“Hey, Mom.”
“Phoebe. What are you doing here?”
“I was hoping we could talk,” I say, casually taking a seat in one of the chairs in front of her desk. “This whole inheritance nonsense. You need to stop.”
“I will if you do as you’re told,” my mother calmly replies, leaning back in her chair.
“You mean if I drop the weight and beg Matthew to take me back.”
“Yes and end your ludicrous liaisons with those three men.”
“Those three men have names. Theo, Dominic, and August. The men who more or less saved me.”
She laughs. “Oh, please, they’re just using you, Phoebe. It’s ridiculous that you still don’t see it. That whole debacle at the Perle Noire should’ve convinced you.”
“That was a setup. Georgina planned it,” I calmly reply. “We have proof.”
“Nonsense. You belong here with us. Not out there, doing whatever it is you’re doing with three men. You’ve brought nothing but shame and embarrassment to this family,” Mom insists, her tone sharper and heavier with every word that comes out. “You’re unstable. Unreliable. Matthew couldn’t get through to you, either. I’m just trying to protect our family name and your father’s company.”
I shake my head. “Can we be honest with each other, Mom? For once?”
“I don’t understand.”
“You’re not stripping me of my inheritance and my company shares because you care about the Baldwin name or Daddy’s company. If you cared about his company, you would’ve let me run the finance department, like I was supposed to. My whole education was built on the prospect of assuming that role. I have a master’s from Columbia University precisely for it. None of my financial predictions have erred so far.”

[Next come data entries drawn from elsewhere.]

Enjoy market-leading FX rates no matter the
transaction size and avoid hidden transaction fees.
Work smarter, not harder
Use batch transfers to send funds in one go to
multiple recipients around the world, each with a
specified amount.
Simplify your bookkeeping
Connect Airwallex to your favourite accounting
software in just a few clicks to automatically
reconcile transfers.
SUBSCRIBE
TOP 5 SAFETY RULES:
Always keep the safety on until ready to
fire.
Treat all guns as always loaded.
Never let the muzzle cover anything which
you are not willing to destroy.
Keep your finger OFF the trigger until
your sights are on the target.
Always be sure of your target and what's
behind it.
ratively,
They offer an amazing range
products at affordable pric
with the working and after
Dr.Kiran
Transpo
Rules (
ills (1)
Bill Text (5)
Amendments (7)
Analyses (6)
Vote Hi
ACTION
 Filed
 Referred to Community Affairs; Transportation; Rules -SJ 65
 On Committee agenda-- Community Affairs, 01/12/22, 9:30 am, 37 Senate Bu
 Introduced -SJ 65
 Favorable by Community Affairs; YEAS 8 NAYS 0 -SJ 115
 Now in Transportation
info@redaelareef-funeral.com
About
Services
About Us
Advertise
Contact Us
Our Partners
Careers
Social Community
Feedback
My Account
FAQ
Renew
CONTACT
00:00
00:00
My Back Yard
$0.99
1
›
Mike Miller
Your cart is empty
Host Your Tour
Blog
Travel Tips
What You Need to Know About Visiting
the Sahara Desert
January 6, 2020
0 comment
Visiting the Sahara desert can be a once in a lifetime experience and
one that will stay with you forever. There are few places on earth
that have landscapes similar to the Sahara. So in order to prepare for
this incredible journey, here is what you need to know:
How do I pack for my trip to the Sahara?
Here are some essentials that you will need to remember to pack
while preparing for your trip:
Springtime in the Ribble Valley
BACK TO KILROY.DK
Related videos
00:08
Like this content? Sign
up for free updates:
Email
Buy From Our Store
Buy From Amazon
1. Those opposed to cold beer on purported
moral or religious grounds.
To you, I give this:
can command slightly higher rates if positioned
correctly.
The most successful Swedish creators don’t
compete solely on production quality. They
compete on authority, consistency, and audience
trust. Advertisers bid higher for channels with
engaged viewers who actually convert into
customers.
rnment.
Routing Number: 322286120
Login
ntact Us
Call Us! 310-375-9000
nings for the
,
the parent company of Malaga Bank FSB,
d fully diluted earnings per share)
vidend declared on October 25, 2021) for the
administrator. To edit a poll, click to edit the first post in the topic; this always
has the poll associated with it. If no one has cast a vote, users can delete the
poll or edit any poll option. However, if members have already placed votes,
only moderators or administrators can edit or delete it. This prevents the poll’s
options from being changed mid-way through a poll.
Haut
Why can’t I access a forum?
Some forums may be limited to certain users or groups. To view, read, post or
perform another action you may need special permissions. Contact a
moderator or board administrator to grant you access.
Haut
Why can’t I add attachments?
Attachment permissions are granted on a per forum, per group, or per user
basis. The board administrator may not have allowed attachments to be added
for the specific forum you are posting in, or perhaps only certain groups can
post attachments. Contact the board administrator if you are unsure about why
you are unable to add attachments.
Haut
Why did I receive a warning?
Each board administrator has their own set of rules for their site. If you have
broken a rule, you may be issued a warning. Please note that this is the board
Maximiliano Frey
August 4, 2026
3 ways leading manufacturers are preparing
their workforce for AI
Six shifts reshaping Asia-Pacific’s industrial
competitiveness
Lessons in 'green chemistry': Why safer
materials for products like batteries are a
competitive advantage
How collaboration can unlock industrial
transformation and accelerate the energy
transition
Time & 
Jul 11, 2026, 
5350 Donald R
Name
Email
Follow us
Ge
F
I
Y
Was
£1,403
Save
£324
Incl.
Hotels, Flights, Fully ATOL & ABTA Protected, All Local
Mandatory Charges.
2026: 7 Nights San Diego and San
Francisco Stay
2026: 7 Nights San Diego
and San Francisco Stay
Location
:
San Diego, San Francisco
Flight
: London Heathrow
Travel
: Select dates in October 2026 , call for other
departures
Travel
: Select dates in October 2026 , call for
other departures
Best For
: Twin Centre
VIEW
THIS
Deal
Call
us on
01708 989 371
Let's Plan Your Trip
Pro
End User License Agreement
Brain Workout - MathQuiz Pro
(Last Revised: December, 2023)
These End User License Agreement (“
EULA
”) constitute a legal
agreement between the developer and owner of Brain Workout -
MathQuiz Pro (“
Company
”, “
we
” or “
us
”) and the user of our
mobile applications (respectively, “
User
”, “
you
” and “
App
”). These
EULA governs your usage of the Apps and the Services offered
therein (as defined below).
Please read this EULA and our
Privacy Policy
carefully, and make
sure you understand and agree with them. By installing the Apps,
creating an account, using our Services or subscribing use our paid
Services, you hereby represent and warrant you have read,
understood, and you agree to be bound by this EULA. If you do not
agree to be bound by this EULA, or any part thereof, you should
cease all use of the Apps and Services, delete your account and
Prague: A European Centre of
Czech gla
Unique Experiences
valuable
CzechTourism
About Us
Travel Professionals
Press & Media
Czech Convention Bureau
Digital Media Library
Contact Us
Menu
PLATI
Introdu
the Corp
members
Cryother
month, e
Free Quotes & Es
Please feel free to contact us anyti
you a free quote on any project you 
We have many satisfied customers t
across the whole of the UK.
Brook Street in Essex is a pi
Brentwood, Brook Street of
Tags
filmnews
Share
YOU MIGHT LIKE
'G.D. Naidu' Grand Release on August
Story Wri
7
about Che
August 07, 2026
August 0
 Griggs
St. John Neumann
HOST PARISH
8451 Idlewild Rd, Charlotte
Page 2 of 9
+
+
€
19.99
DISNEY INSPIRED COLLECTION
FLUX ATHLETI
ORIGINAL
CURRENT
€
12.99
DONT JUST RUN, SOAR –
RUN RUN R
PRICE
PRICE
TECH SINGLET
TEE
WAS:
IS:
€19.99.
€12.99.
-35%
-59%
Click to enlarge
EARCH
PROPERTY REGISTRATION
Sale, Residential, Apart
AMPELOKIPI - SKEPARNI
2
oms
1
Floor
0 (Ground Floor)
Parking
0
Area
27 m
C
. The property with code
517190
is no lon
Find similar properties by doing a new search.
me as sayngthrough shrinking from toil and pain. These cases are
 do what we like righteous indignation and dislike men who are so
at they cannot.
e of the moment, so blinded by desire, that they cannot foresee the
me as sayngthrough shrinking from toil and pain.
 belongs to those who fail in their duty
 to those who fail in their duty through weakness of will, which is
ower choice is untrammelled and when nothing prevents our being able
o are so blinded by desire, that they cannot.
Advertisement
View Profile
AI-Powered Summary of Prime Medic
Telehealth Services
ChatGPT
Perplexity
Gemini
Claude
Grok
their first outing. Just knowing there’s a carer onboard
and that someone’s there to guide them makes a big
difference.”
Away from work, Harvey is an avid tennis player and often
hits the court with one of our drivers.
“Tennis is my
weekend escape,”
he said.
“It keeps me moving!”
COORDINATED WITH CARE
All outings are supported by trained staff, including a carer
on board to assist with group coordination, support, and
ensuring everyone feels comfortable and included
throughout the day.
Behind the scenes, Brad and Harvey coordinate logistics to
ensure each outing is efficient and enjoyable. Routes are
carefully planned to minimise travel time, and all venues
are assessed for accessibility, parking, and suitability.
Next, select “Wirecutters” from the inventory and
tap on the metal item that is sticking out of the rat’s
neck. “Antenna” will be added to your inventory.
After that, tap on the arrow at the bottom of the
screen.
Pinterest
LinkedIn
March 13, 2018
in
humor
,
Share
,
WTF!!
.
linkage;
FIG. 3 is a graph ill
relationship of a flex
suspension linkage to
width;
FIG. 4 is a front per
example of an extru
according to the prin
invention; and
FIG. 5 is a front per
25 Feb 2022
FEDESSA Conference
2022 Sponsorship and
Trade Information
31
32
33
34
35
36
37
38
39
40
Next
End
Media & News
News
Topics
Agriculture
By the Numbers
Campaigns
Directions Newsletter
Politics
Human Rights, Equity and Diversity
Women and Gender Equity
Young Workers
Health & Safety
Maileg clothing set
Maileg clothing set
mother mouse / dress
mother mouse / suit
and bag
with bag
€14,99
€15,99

Mom scoffs and slaps her laptop shut. “You don’t belong anywhere near our finance department until you prove that you can be trusted.”
“You’re still lying to me. Gaslighting me. Aren’t you tired?”
“Excuse me?”
“This whole act. Doesn’t it wear you out? I was a model student. I was top of my class from middle school through my graduate studies. Magna cum laude. I was a hard-working student. Hell, I even upgraded the marketing department, even though it wasn’t where I belonged. You keep dragging my personal life into this conversation because you have nothing else to hold over my head. Even now, you sit in that chair and lie to my face, Mom. To me. Your daughter.”
“My daughter would never elope with three men to?—”
“Enough with that crap, too,” I snap. “Like you were a saint yourself. Or Crystal. You both look down on me. Always have. Nothing I did was ever good enough. When I was little, I was too skinny, wasn’t eating enough. You wouldn’t let me get up from the table until I finished my entire plate. Dad would try to intervene, but you’d keep me in my seat. Then after he died?—”
“Don’t bring your father into this!”
I raise a hand to silence her. “I have to. Because after he died, you and Crystal pretended like I didn’t exist anymore. I ate more just so you’d notice, so you’d see that I could be a good girl and do as I was told.” I pause as tears prick my eyes. “For as long as I can remember, I’ve gone out of my way to please you, to try and make you love me. But what did you do?”
“I did my duty as a mother,” she replies.
I scoff loudly. “Yeah, right. When Matthew humiliated me in public, you sided with him. Crystal sided with him. Not once did I hear either of you say, ‘Hey, Phoebe. I’m sorry Matthew did that, you deserve better.’”
“You don’t deserve better, not with the recent choices you’ve made,” my mother replies, pressing her lips into a thin line.
My blood boils as my heart breaks all over again. I know there’s a kind woman in there, somewhere beneath the cruelty, the judgment, the layers of makeup, filler, and expensive fabrics.
“No matter what I do, it’ll never be good enough for you,” I conclude with a trembling voice. “There’s no amount of bending over backwards, of settling for less, of working myself into an early grave, even, for you to ever give me the same consideration you so gleefully give to Crystal.”
“I’m sorry you feel this way,” Mom replies. “It was never my intention. But as a mother and a Baldwin, I need to look out for the family’s best interests, first and foremost. It’s not just you, Phoebe. We’re all in this together, and when one of us pulls while the others push, well, there’s chaos. What you’ve been doing lately will surely throw us all off the cliff, unless I take executive action.”
“By depriving me of my inheritance.”
“By making sure your decisions don’t impact the family or the business in a negative fashion.” Her tone softens minutely. “You should try being selfless for once, darling. Crystal got the hang of it early on, which is why she’s an integral part of the company and part of our plans moving forward. It’s not her figure that placed her above you, Phoebe. It’s her devotion.”
“Her blind obedience, you mean,” I retort. “You know what? This was a waste of time. I shouldn’t have come here.”